Respondents object to the application of the rule laid down in the Engstrom case, supra, as to the probative value of inferences, upon the ground that the statement of the rule therein is mere dictum. An examination of the opinion in that case clearly shows, however, that the rule set forth therein, as above quoted, is in substance and effect a restatement and reaffirmance of the doctrine previously declared in Maupin v. Solomon, supra, and Crouch v. Gilmore Oil Co., Ltd., supra, and the other casess cited above. Respondents also contend that the application of the Engstrom case rule to a state of facts such as we have here, would amount to an invasion by the reviewing court of the right of the jury to pass upon the credibility of the witnesses; and that in any event said rule should not be applied where, as here, the rebuttal testimony is given by interested parties. We are of the opinion that there is no merit in either point.

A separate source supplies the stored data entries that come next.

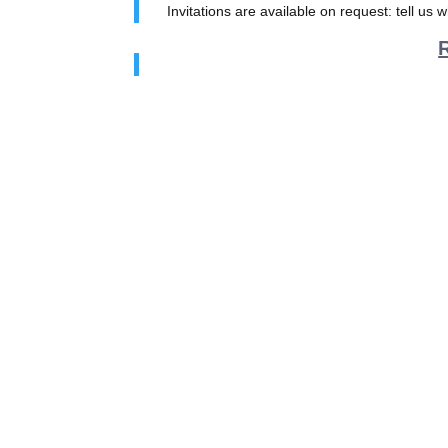
Invitations are available on request: tell us 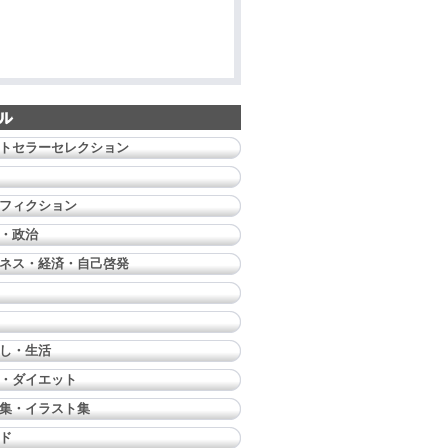
トセラーセレクション
フィクション
・政治
ネス・経済・自己啓発
し・生活
・ダイエット
集・イラスト集
ド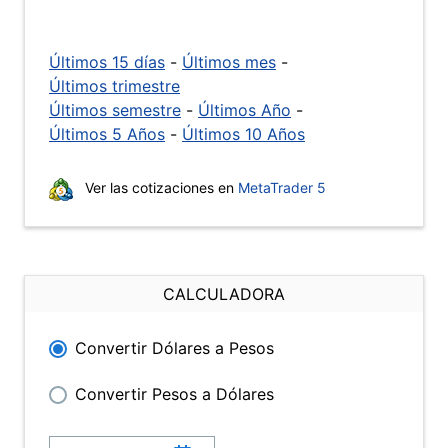
Últimos 15 días
-
Últimos mes
-
Últimos trimestre
Últimos semestre
-
Últimos Año
-
Últimos 5 Años
-
Últimos 10 Años
Ver las cotizaciones en
MetaTrader 5
CALCULADORA
Convertir Dólares a Pesos
Convertir Pesos a Dólares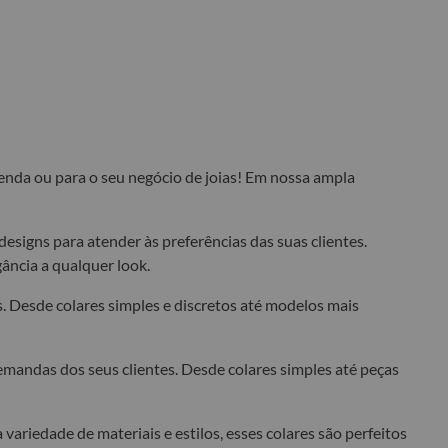
enda ou para o seu negócio de joias! Em nossa ampla
esigns para atender às preferências das suas clientes.
ância a qualquer look.
. Desde colares simples e discretos até modelos mais
demandas dos seus clientes. Desde colares simples até peças
ariedade de materiais e estilos, esses colares são perfeitos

As to the former, the decision in the Engstrom case makes it clear that the reviewing court may deal with the question only when it is presented as a matter of law, that is, only when, as here, it appears from the record itself that the inference "is rebutted by clear, positive and uncontradicted evidence which is not open to doubt ..."; and the answer to the latter point is to be found also in the decision in the Engstrom case, wherein it is expressly declared that such rebuttal testimony may be produced by the "opposite side".

It is ordered, therefore, that the judgment against the appellants Towne be modified by reducing the amount thereof to $5,000, and as so modified it is affirmed. Respondents will recover their costs on appeal.

Tyler, P. J., and Ward, J., concurred.